Evasão escolar recua, mas ainda afeta milhões de jovens pelo Brasil
Mesmo com a queda nos índices, cerca de 9 milhões de brasileiros entre 15 e 29 anos não concluíram o ensino médio; causas vão da necessidade de trabalhar à gravidez precoce.
Em uma sala onde cabem trinta estudantes, há um espaço vazio. Esse espaço já foi preenchido por um grupo de adolescentes, que se viram obrigados a se retirar de lá, ou decidiram por vontade própria, tendo sua trajetória interrompida e revelando uma realidade preocupante, que tem se perpetuado como um desafio ainda nos dias de hoje. Esse cenário marca um um Brasil que tenta se recuperar da ferida aberta que é a evasão escolar, através dos diversos programas de incentivo à permanência, o número de estudantes que evadem ainda é alto.
Os dados coletados pelo IBGE até 2023 demonstram que apesar da queda nos últimos anos, 19% dos jovens entre 15 e 29 anos não continuaram os estudos para concluir o ensino médio em 2023 ou não chegaram sequer a frequentar, o que em números brutos significa cerca de 9 milhões de jovens.
O índice de evasão escolar tem descido cada vez mais, de modo que o salto temporal torna-se evidente, na medida em que entre 2017 e 2023 observou-se uma diminuição de 5,7% no índice de jovens entre 15 e 29 anos que não concluíram o ensino médio, de acordo com a Pesquisa Nacional por Amostra de Domicílios Contínua, do Instituto Brasileiro de Geografia e Estatística (IBGE), caracterizando a evasão escolar. Ela se diferencia do abandono escolar pois enquanto este configura apenas um hiato entre a saída da escola e a volta (geralmente no ano subsequente), aquela tem diz respeito à interrupção da vida estudantil de forma definitiva.

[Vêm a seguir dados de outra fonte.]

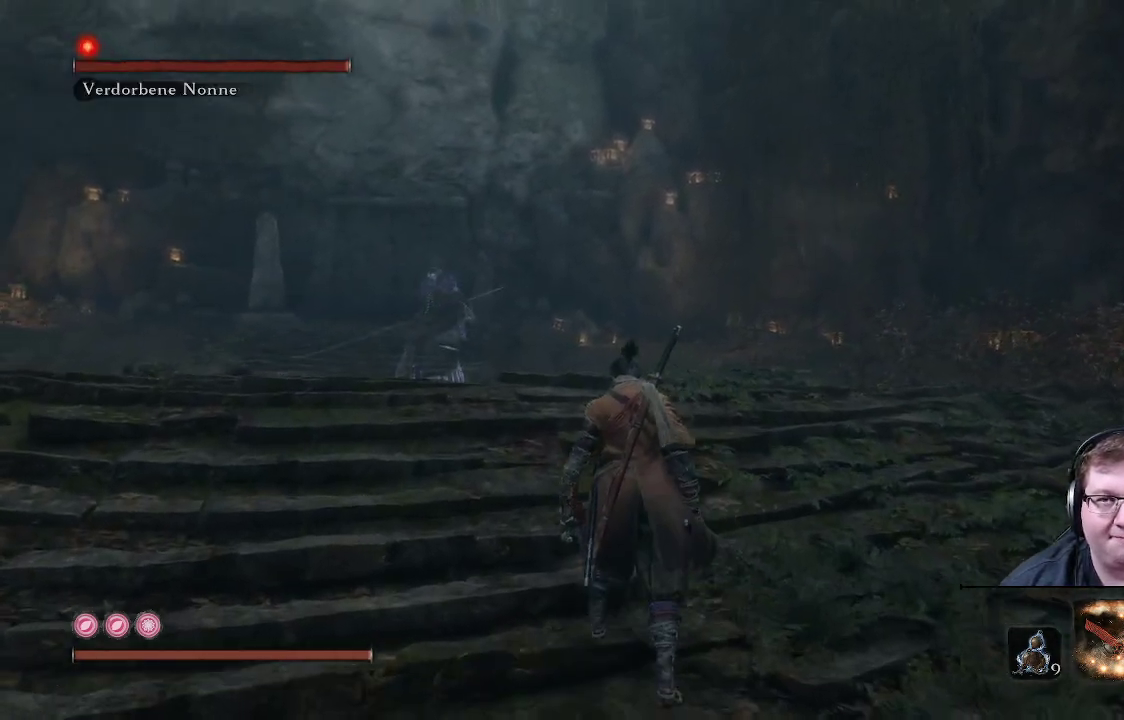
{"dt_ms": 500, "buttons": [], "left_stick": "up", "right_stick": "center", "events": []}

Segundo a pesquisa “Consequências da violação do direito à educação”, de Ricardo Paes de Barros e Laura Machado, com apoio da Oppen Social, de acordo com estimativas, a não conclusão da educação básica gera uma perda privada de R$ 290 mil durante a vida de um jovem, enquanto para a sociedade uma perda de adicional de R$ 104 mil. Portanto, a perda total para a sociedade é de aproximadamente R$ 395 mil. Esse déficit é apenas um dos motivos que tornam necessárias medidas que contornem a problemática, que se estende em diversos aspectos da vida social dos indivíduos afetados.
O que motiva a evasão escolar?
Os motivos alegados para a evasão são variados e igualmente preocupantes, todavia se destaca a necessidade de trabalhar, a falta de interesse do aluno e a gravidez, conforme se vê no gráfico a seguir.
Para Abramovay e Castro (2003), no estudo “Ensino médio: múltiplas vozes”, a literatura sobre evasão escolar classifica ela como uma falha no processo de ensino. Contudo, esse ambiente não é socialmente neutro, uma vez que, além da sua função oficial de transmitir o saber, também há espaço para a hierarquização e diferenciação dos jovens, adotando todos os padrões e normas das classes dominantes. Esse fato cria um ambiente de desigualdade para jovens das diversas classes sociais, o que contribui para o aumento dos índices.
Sob essa luz, a evasão parece um dos fatores que geram um círculo vicioso para perpetuar a pobreza, na medida que os jovens decidem abandonar os estudos para trabalhar. Não obstante, as pesquisas mostram que há relação significativa, embora não definitiva, entre a escolaridade e a renda média dos trabalhadores, o que pode causar prejuízo imediato.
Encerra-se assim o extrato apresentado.